Texte fourni:

>>>>

Il serait mort en se jetant dans le cratère de l'Etna.
Anaxagore de Clazomènes
(500 à 428 environ avant J.-C.) fut l'auditeur d'Anaximène. Selon lui, l'univers était composé de minuscules éléments, les
homéoméries (que nous apparenterions aux molécules), invisibles à
l'oeil, chacun contenant une fraction du tout. Ces particules étaient unies par une force appelée noûs (l'Esprit).
Passionné d'astronomie, il remarqua que la Lune était éclairée par la Terre et expliqua le phénomène des
éclipses solaires. Il fut chassé d'Athènes pour avoir prétendu que le soleil n'était pas un dieu, mais une
gigantesque pierre chauffée à blanc. Comme Pythagore, il pensait que l'âme est immortelle. Contrairement à Démocrite, il affirmait que le vide
n'existait pas, et que les homéoméries étaient divisibles à l'infini (contrairement aux atomes). Selon lui, la Terre était plate.
C'est à Anaxagore, et non à Lavoisier, que l'on devrait la célèbre maxime : « Rien ne se perd, rien ne se crée, mais tout se transforme. »
La citation exacte serait la suivante :
« Rien ne naît ni ne périt, mais des choses déjà existantes se combinent, puis se séparent de nouveau.
Pour parler juste, il faudrait donc appeler le commencement des choses une composition et leur fin une décomposition »
(cf. « Les penseurs grecs avant Socrate », De Thalès de Milet à Prodicos, de Jean Voilquin, Éd. GF-Flammarion, 1964, p. 150,
fragment 17).
Leucippe
(460 à 370 environ avant J.-C.), disciple de Zénon d'Élée, serait né à Milet. Selon lui, tout était constitué d'atomes,
ce qui est, qui se déplacent dans le vide, ce qui n'est pas (mais qui serait aussi réel que ce qui est).

<<<<

Consigne A:
Recopiez le passage du texte sur les penseurs grecs commençant par « La citation exacte » et allant jusqu'à « fragment 17). », en substituant « s'assemblent » à « se combinent ».
Consigne B:
Poursuivez la rédaction du texte sur les penseurs grecs à partir de sa dernière phrase.

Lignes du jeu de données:
>>>>

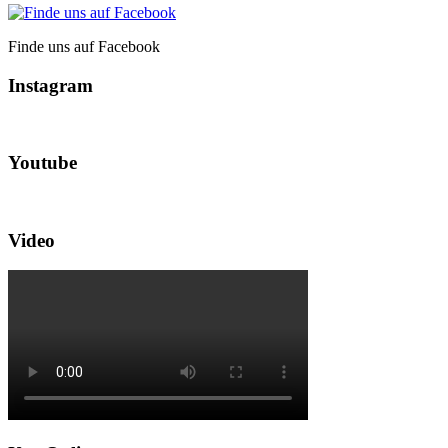
Finde uns auf Facebook
Instagram
Youtube
Video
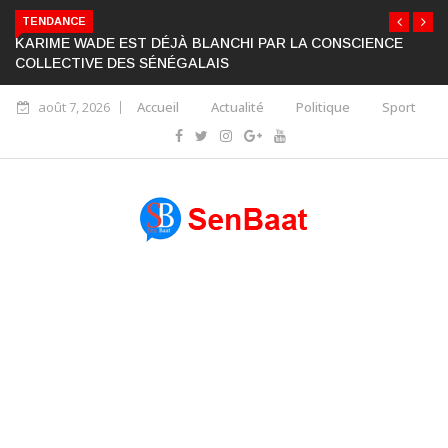
TENDANCE
KARIME WADE EST DÉJÀ BLANCHI PAR LA CONSCIENCE
COLLECTIVE DES SÉNÉGALAIS
août 7, 2026
Accueil
Actualité
Politique
Sport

<<<<

Réponse A:
La citation exacte serait la suivante :
« Rien ne naît ni ne périt, mais des choses déjà existantes s'assemblent, puis se séparent de nouveau.
Pour parler juste, il faudrait donc appeler le commencement des choses une composition et leur fin une décomposition »
(cf. « Les penseurs grecs avant Socrate », De Thalès de Milet à Prodicos, de Jean Voilquin, Éd. GF-Flammarion, 1964, p. 150,
fragment 17).

Réponse B:
Démocrite
(460 à 370 environ avant J.-C.), disciple de Leucippe, est né à Abdère. Il reprit et développa l'idée de
son maître sur les atomes, insécables et éternels, et le vide. L'âme elle-même est constituée d'atomes
ronds et lisses et est périssable. À la mort d'une personne, ces atomes se séparent et se rassemblent -- grâce à leur crochet, d'où
l'expression « atomes crochus » que nous devons à Démocrite -- pour former une nouvelle âme. Cette idée sera
reprise par Épicure. Pour lui, l'univers, formé d'atomes illimités, avait toujours existé ;
il développe ainsi la première physique matérialiste qui exclut l'intervention des dieux dans l'explication
de l'univers. Il a été le premier à observer que le volume d'un cône est le tiers de celui d'un cylindre
de même base et de même hauteur et que le volume d'une pyramide est le tiers de celui d'un prisme de même
base et de même hauteur.
Le souverain bien est pour lui le bonheur ou euthymie, attitude proche de l'ataraxie qu'il appelle « bonne humeur ».
On lui attribue cette citation : « Je préfère découvrir une cause plutôt que d'obtenir le royaume de Perse ».
Aétius rapporte que Démocrite aurait dit que la Terre est en forme de disque dans sa largeur, mais concave au milieu.
Athènes devint à partir de 450 avant Jésus-Christ la capitale culturelle de la Grèce. Si les philosophes présocratiques se donnèrent pour but l'explication de l'univers et des phénomènes naturels, les socratiques s'intéressèrent à l'homme et à la société.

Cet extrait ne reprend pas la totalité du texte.